Here is the one graph many want to see.

Right now, hardly does it take any of a share of the S&P 500 to buy an ounce of gold.

Gold is so done. There are no drivers for gold.

Anyone who has bought gold since the end of Q3 2011 has lost buying power, that is three years running. Gold is a horrible speculation today. Since hitting a peak at Q3 2011, True Gold (discounting for inflation) has fallen -43.3%, falling at a yearly rate of -16.0%.

In the long bull run between Q3 1974 and Q3 2000, True S&P 500 grew at a yearly rate of 7%, growing a full 484.3%.

In the long gold run from a Q3 1976 to Q3 2011, True Gold grew at less than 1% a year, coming in at a scant 0.5% a year for a total of 19.6%, from $87.11 to $104.18. In the same period, True S&P 500 grew almost 4 times as fast, albeit at 1.8% a year for a total of 95%, from $78.12 to $152.33.

Easily then, compared to gold, even with the crash of 1987 and the following bear that ended in Q1 1988 (-32.2% annual decline), and the much longer bear markets of 2000-2002 (-21.7% annual decline) and 2007-2009 (-35.9%), stocks were still a much better deal than gold over the period 1976 to today.
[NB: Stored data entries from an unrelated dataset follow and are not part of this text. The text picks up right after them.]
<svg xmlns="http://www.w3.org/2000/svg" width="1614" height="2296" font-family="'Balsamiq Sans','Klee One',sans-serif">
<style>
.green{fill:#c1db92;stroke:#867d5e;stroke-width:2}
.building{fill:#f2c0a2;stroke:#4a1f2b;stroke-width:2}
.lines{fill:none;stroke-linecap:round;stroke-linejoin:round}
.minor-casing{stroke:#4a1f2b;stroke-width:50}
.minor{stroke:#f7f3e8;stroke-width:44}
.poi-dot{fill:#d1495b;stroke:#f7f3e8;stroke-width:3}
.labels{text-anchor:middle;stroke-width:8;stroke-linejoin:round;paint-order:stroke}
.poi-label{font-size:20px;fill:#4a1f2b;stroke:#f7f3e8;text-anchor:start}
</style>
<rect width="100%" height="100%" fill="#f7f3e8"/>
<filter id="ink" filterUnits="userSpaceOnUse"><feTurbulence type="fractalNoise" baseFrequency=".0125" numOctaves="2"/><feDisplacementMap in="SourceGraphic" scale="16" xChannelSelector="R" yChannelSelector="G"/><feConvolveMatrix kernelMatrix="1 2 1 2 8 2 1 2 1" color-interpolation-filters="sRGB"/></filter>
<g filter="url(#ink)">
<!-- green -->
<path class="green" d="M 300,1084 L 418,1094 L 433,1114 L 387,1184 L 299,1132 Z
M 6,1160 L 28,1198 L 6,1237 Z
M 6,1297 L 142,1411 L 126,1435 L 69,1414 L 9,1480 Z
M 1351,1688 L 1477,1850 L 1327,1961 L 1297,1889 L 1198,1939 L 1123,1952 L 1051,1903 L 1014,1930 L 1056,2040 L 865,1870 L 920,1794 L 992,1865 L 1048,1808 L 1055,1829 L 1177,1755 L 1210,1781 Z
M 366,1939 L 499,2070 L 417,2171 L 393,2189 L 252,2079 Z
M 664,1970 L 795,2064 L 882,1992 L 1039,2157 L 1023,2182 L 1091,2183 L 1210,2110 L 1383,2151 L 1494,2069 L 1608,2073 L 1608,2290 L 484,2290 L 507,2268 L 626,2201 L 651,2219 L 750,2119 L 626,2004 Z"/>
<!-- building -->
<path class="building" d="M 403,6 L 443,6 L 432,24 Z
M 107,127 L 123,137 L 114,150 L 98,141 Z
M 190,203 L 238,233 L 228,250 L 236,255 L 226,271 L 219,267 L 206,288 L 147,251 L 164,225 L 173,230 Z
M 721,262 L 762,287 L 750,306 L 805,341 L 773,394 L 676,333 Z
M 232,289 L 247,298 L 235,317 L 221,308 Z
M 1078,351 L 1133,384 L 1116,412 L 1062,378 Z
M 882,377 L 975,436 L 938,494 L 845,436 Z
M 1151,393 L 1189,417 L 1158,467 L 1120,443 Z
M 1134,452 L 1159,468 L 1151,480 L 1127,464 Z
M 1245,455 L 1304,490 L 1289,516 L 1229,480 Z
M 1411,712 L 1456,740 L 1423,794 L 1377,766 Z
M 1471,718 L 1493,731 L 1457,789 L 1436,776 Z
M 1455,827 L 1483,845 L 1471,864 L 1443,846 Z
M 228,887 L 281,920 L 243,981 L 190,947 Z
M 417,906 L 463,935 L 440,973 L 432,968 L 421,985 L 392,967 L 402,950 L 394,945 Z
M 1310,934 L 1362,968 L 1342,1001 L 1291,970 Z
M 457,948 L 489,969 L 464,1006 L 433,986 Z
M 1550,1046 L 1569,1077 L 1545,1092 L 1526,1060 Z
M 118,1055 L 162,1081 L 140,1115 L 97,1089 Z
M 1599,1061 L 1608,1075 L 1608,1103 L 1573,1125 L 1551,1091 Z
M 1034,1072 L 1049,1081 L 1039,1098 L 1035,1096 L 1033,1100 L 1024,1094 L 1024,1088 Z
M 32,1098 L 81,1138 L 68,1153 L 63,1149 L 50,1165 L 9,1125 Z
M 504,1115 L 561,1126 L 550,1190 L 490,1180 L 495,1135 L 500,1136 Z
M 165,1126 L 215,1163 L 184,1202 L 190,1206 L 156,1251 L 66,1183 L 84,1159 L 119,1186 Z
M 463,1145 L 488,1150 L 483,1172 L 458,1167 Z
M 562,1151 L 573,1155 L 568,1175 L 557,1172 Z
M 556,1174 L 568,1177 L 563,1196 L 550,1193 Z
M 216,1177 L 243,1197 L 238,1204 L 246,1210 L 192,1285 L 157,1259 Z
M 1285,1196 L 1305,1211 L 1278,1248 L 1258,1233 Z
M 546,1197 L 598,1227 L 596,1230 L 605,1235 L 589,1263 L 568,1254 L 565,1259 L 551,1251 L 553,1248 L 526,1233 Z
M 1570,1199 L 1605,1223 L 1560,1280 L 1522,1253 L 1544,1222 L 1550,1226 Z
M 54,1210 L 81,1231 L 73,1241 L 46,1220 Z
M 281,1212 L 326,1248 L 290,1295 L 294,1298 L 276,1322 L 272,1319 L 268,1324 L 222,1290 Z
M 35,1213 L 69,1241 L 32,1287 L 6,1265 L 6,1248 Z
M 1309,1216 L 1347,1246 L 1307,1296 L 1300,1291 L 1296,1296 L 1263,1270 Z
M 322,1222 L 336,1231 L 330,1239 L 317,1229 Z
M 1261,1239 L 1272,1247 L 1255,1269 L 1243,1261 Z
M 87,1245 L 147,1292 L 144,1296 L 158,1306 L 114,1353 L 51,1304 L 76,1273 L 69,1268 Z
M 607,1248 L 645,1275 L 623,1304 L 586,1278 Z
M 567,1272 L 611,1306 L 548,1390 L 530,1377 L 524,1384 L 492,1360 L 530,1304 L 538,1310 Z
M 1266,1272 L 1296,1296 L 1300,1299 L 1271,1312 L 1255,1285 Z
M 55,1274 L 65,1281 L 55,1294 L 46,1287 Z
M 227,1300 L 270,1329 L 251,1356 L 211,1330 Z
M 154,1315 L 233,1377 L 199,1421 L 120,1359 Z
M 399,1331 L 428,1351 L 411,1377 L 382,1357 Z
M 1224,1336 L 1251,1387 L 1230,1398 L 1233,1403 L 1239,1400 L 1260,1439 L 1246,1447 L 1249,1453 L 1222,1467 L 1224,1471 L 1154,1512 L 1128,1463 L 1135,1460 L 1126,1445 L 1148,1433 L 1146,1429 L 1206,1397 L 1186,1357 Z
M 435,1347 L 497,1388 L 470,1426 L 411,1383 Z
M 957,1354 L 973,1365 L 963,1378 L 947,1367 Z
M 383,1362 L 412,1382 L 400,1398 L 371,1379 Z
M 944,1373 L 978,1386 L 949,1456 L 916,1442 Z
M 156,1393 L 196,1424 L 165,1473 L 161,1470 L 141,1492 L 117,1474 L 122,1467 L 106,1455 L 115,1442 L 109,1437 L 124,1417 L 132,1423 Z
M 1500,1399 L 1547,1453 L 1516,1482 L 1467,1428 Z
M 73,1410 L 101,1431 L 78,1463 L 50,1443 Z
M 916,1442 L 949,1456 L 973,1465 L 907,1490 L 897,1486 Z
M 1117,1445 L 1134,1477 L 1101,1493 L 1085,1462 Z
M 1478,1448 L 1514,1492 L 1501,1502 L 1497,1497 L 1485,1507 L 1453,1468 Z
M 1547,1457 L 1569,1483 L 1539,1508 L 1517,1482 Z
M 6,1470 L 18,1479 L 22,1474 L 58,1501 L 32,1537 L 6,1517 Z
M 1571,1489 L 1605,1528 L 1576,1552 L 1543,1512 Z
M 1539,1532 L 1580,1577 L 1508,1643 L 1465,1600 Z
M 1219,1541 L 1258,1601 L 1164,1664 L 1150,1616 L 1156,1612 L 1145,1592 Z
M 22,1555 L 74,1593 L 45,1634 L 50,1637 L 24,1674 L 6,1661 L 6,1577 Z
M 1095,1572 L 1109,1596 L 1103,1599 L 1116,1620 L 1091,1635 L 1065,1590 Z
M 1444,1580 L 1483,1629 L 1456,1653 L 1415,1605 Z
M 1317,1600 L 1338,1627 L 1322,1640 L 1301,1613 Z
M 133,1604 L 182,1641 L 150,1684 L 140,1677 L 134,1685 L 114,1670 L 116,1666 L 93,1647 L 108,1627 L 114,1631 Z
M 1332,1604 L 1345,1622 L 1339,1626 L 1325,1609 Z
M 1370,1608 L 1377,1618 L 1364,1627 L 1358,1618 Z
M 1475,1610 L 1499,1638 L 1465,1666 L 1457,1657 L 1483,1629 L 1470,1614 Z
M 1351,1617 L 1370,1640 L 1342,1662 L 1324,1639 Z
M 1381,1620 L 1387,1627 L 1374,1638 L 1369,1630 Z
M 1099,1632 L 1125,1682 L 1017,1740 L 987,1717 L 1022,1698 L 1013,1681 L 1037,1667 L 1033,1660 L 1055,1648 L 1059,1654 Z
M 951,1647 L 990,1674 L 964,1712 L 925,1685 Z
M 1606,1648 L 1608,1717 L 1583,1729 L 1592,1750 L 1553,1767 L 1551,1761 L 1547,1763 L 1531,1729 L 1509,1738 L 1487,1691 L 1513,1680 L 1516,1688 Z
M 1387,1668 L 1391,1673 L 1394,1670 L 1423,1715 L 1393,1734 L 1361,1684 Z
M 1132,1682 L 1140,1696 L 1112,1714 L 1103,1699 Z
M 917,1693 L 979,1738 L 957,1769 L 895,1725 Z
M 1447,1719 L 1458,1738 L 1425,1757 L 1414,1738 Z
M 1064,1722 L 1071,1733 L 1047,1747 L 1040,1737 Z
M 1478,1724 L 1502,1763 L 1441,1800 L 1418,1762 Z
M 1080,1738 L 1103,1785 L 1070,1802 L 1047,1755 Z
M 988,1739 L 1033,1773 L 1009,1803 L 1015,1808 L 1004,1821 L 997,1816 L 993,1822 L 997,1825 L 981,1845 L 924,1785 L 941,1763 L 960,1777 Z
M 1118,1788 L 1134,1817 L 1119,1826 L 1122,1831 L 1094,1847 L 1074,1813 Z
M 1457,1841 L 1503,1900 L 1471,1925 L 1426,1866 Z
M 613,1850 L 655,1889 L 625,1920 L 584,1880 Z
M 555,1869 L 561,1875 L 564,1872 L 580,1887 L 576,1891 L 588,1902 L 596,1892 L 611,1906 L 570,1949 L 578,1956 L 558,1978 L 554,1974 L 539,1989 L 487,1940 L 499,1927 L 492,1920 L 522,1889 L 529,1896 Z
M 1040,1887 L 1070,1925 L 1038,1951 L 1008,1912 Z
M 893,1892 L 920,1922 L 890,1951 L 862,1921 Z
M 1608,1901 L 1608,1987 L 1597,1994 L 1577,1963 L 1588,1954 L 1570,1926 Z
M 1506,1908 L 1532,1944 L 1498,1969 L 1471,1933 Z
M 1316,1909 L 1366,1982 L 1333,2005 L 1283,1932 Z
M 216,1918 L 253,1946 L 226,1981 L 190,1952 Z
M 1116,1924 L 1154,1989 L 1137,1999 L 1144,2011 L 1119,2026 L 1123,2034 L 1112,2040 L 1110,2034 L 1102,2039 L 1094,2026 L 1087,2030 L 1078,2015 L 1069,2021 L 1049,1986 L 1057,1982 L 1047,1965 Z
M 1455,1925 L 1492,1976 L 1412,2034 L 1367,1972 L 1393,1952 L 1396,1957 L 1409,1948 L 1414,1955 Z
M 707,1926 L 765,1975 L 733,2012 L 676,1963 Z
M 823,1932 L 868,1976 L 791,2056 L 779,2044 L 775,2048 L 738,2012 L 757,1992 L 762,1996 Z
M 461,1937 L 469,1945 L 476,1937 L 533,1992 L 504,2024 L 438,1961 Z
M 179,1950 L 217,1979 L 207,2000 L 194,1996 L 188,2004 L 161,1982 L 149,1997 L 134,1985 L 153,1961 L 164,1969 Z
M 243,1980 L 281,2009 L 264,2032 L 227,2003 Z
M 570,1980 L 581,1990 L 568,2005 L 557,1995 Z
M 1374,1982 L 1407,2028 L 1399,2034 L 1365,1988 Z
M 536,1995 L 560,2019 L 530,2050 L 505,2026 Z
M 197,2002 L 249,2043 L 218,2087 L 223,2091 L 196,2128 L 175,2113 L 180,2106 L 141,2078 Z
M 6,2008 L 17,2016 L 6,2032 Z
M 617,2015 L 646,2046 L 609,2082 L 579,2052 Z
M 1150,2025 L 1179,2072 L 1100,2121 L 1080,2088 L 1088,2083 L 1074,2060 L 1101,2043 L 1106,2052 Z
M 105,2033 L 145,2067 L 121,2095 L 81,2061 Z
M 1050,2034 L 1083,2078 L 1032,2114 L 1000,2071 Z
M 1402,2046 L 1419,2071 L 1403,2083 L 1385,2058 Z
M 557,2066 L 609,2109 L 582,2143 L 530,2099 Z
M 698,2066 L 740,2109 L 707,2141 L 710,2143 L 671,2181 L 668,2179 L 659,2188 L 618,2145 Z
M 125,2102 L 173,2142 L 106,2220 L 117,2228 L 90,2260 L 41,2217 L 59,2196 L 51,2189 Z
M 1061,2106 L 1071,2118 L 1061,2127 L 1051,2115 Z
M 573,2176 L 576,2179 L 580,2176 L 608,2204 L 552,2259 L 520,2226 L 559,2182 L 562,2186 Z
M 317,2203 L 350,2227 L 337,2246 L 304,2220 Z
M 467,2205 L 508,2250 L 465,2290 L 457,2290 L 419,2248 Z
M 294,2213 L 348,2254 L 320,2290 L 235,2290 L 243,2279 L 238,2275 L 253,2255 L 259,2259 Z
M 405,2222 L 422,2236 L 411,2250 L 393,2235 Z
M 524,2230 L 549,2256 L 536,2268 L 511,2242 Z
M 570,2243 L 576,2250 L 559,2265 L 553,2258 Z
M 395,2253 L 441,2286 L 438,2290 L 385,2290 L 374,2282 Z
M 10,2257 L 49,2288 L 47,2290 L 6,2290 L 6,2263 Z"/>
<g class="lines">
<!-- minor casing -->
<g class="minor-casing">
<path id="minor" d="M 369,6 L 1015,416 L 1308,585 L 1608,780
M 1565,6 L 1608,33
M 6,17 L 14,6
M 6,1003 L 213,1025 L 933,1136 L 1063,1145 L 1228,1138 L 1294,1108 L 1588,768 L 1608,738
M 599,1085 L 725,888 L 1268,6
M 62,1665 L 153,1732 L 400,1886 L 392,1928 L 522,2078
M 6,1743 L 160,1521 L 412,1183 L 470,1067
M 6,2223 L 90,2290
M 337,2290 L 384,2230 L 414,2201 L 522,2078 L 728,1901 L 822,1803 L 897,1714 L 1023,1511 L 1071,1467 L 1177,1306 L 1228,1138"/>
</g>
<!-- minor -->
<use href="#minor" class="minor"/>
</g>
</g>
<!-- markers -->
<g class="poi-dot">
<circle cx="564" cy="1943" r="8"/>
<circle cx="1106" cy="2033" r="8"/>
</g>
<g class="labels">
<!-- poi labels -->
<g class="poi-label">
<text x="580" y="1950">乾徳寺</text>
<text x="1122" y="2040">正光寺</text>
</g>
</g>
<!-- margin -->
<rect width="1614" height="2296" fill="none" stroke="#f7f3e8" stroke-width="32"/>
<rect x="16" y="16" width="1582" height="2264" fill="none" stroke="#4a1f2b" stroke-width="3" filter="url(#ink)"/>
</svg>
The 2000s gold rush has brought out every gold bug who at long last felt vindicated for all of their ranting against financial asset-backed cash vs their favored gold-backed cash. That rush is over and has been three years.

Today. Bloomberg quoted spot gold at US$1,226.85, but in true terms, erasing the effects of inflation, True Gold (gold discounting for inflation) traded 15.3% below its long run average price, an average price billowed by the huge spike that happened between Q3 1976 and Q1 1986. Removing spikes from the average, and today, True Gold closed 2.5% below what likely is the long-run normal average for True Gold.

Those who take to the Internet proclaiming to be bullish on gold and encouraging others to buy gold should get forced to give answers.

  • What are the drivers for gold? 
  • Where is all the buying power coming in to buy gold? 
  • Where are the latest winning bidders outbidding the previous ones pushing up prices?  

Worldwide, the primary purchase and use of gold is jewelry. At least four times as much gold goes into jewelry as it does into rounds.

  • How are economies everywhere? 
  • Are true incomes growing so there are more jewelry buyers with more buying power?